開城工業団地「不正な閉鎖」に進出の韓国企業は怒り心頭

韓国統一省の政策革新委員会(以下革新委)が、朴槿恵政権が2016年2月に北朝鮮の開城工業団地の閉鎖を決定したのは、正当な手続きによるものではなく大統領の独断だったとの調査結果を発表したことはデイリーNKジャパンでも既報の通りだ。

国務会議(内閣)で決定し、大統領の指示内容は文書で残すことが憲法で定められているが、それらも無視して決定が行われた。革新委は「確認できなかった」としたが、朴槿恵前大統領は、崔順実のお告げに基いて北朝鮮に対抗していたことを示唆する調査結果だ。
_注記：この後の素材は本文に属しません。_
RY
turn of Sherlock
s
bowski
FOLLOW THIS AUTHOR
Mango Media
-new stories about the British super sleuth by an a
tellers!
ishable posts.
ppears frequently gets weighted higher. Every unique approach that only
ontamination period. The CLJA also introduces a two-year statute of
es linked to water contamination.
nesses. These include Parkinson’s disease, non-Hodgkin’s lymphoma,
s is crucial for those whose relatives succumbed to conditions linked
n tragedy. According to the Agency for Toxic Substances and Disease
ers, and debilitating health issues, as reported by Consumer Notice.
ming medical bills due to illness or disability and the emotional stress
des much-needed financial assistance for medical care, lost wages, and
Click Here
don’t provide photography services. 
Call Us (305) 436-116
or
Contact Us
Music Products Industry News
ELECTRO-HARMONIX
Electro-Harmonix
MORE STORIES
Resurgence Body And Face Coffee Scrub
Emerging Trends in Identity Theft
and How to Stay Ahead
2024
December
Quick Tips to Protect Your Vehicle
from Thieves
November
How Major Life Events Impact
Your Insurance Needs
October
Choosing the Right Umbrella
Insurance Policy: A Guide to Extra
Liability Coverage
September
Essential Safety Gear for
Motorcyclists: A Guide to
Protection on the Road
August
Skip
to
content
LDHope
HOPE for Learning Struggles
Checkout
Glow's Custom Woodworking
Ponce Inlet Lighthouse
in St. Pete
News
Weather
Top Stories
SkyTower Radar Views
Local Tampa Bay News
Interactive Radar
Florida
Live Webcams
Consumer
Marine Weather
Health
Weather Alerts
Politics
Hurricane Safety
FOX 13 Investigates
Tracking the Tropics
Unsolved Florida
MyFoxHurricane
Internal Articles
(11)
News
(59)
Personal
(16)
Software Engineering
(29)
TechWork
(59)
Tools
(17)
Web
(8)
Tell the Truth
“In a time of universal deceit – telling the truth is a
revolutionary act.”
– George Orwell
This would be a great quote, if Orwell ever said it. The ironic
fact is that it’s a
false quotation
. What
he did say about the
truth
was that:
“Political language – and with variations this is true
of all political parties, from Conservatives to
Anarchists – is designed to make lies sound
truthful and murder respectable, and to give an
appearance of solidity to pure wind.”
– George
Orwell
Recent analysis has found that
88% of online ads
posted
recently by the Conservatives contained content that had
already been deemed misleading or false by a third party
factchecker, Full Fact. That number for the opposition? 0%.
調査結果に怒りを露わにしているのは、開城工業団地に進出していた韓国企業関係者だ。急な撤収指示で設備や完成品のほとんどを置いたままの撤収を余儀なくされ、大損したからだ。設備は、北朝鮮当局に押収されてしまった。

開城に進出していた123社のうち、今でも業務を継続出来ているのは49社に過ぎない。開城工業団地企業協議会と統一省が算定した被害額は7779億ウォンにのぼる。シン・ハニョン会長は政府に対し、公式謝罪と責任の追及、工業団地の再稼働を求めた。

また、韓国CBSラジオに出演したホンジンファッションのチョン・ジョンタクさんは、常識の異なる北朝鮮の人々と対話を重ね、苦労して築き上げた事業がおかしな政権のせいで一瞬のうちに崩れ去ったとして、怒りを露わにした。

チョンさんは、撤収命令が出される5日前の昨年2月5日、洪容杓統一相(当時)に工業団地は大丈夫かと尋ねたところ、撤収や操業中断は全く考慮していないので安心せよとの回答があったため、その翌日に大量の原材料を工場に送ってしまい損失を拡大させたという。

また、マンソン社のソン・ヒョンサン社長はJTBCの番組に出演し、撤収の前兆も事前情報もまったくなく、完成品と資材、設備のほとんどを置き去りにせざるを得なかった。甚大な損害のため企業活動はほぼ停止し、12件もの訴訟を抱えているとソン社長は嘆いた。

一方、保守系メディアは、そもそもの責任は北朝鮮にあることを無視しているとして、委員会の調査結果を批判している。

朝鮮日報は、「世界は北朝鮮を圧迫しているのに、統一省は逆に向かっている」「北朝鮮による哨戒艦撃沈事件や核やミサイルには何も言わず、過去の保守政権叩きばかりしている」「金大中・盧武鉉政権の太陽政策にUターンしようというのか」などと、今回の調査結果を厳しく批判した。さらに社説では「委員会の本音は想像がつく。彼らは開城工業団地と、対北朝鮮制裁そのものが気に入らないのだ」と述べている。

一方、米国務省の米国務省のケービー報道官(東アジア太平洋担当)は、閉鎖は北朝鮮の脅威と国連決議違反が背景にあり、すべての国は北朝鮮を経済的に孤立させる措置を取るべきだとして、閉鎖措置を支持したと米政府系のボイス・オブ・アメリカ(VOA)が報じた。